A father comforts his son on his deathbed. The photo that changed the face of AIDS. 1989 [View all]

This picture is widely considered the photo that changed the face of AIDS. It showed AIDS victims as humans and people with families. The biggest opponents of doing anything about AIDS, anything at all, were conservatives trumpeting family values. This picture showed that HIV has everything to do with family values and to have family values you have to value families.

In November 1990 LIFE magazine published a photograph of a young man named David Kirby — his body wasted by AIDS, his gaze locked on something beyond this world — surrounded by anguished family members as he took his last breaths. The haunting image of Kirby on his death-bed, taken by a journalism student named Therese Frare, quickly became the one photograph most powerfully identified with the HIV/AIDS epidemic that, by then, had seen millions of people infected (many of them unknowingly) around the globe.

David Kirby was born and raised in a small town in Ohio. A gay activist in the 1980s, he learned in the late 1980s — while he was living in California and estranged from his family — that he had contracted HIV. He got in touch with his parents and asked if he could come home; he wanted, he said, to die with his family around him. The Kirbys welcomed their son back.

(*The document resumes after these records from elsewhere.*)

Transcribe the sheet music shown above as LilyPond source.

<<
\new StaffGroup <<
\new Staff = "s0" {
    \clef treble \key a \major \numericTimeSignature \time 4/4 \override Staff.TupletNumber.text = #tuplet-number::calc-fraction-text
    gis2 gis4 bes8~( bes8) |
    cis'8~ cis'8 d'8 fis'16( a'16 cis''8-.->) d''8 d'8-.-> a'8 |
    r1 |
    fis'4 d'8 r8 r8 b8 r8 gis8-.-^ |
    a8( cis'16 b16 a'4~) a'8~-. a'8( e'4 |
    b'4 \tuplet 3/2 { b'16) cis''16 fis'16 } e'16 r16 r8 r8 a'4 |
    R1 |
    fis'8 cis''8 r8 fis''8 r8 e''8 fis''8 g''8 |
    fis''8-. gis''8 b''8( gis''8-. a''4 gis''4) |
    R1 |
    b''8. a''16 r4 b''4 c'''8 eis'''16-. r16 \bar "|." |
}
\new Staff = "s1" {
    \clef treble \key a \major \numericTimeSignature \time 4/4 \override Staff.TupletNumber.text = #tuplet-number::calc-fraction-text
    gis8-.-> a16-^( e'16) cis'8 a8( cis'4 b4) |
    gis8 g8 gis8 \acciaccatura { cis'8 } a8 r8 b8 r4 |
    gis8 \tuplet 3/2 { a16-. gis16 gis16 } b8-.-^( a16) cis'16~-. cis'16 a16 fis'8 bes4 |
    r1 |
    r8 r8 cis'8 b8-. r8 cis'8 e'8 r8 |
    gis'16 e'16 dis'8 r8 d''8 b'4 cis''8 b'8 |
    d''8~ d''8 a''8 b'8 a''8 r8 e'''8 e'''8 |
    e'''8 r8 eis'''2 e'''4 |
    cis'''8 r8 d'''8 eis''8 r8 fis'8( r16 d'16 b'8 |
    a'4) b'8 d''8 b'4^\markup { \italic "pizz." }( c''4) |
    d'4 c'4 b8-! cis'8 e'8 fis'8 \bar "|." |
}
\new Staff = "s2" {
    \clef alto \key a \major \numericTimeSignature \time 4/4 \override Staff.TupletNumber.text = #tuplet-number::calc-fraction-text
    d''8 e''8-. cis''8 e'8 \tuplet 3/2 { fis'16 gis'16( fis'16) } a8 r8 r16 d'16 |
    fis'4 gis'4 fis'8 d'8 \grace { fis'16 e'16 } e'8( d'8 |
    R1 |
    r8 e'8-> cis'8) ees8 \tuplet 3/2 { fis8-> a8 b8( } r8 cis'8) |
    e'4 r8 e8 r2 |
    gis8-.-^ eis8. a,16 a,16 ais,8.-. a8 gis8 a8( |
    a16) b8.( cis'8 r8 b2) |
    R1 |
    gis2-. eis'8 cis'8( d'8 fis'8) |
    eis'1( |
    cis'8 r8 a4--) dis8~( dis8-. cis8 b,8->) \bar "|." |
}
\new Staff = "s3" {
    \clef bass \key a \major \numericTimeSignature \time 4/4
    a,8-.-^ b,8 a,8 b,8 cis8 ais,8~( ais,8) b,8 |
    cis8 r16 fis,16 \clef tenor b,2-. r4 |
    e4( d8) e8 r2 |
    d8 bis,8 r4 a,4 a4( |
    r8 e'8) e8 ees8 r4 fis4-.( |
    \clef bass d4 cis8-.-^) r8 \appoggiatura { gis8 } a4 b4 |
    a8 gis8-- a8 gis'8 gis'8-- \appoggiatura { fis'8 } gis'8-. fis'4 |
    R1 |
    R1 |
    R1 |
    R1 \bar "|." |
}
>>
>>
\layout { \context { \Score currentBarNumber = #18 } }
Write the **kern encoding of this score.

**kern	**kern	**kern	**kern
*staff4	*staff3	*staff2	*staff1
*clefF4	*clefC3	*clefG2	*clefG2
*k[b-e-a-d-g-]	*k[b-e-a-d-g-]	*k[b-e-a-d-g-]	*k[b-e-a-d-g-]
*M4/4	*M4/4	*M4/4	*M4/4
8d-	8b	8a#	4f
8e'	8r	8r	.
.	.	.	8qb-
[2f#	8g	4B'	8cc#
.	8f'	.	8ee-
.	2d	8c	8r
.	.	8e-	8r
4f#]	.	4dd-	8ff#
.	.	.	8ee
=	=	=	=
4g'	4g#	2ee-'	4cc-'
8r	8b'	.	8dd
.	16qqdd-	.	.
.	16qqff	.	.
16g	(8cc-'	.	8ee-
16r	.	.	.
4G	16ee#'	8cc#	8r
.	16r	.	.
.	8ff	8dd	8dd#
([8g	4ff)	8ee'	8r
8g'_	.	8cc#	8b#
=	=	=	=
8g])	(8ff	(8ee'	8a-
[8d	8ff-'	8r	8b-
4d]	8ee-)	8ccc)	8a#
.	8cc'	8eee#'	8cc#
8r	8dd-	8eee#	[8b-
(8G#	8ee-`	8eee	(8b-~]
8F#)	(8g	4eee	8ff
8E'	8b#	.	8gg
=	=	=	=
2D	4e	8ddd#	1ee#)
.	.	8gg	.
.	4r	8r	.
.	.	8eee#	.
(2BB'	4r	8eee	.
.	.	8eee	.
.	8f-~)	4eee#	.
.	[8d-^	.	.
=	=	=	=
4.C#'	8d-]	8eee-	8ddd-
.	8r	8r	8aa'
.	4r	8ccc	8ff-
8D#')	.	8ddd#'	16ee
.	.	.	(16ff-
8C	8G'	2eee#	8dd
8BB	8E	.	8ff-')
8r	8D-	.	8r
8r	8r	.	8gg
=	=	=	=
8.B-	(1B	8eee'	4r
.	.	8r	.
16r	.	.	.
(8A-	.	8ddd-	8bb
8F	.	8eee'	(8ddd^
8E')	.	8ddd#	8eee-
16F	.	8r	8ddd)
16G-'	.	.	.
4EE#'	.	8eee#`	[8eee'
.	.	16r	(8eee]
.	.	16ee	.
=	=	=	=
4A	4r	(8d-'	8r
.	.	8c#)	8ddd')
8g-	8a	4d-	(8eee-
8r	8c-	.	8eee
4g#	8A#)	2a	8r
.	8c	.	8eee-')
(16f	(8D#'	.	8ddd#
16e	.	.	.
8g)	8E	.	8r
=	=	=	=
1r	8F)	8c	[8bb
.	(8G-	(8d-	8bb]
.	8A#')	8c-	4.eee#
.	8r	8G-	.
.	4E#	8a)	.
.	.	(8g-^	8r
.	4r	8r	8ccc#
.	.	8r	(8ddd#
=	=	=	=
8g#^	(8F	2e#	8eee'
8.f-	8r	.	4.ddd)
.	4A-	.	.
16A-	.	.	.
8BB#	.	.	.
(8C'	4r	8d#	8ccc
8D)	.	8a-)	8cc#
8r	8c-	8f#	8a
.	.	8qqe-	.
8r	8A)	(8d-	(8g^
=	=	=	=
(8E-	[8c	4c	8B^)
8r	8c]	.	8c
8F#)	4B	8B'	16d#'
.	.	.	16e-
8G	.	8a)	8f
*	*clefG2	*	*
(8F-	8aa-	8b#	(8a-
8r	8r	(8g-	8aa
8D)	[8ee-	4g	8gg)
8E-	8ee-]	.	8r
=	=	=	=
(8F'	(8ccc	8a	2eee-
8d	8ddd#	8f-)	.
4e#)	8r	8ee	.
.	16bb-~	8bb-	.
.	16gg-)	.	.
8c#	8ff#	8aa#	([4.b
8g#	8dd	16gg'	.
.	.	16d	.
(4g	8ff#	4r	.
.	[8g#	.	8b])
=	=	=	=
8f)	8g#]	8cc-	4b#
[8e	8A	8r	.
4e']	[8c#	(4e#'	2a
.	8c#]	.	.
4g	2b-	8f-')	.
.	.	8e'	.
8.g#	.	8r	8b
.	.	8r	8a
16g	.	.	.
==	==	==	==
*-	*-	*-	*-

The photographer Therese Frare recalls:

“On the day David died, I was visiting Peta (one of the David’s caretaker in Pater Noster House). Some of the staff came in to get Peta so he could be with David, and he took me with him. I stayed outside David’s room, minding my own business, when David’s mom came out and told me that the family wanted me to photograph people saying their final goodbyes. I went in and stood quietly in the corner, barely moving, watching and photographing the scene. Afterwards I knew, I absolutely knew, that something truly incredible had unfolded in that room, right in front of me.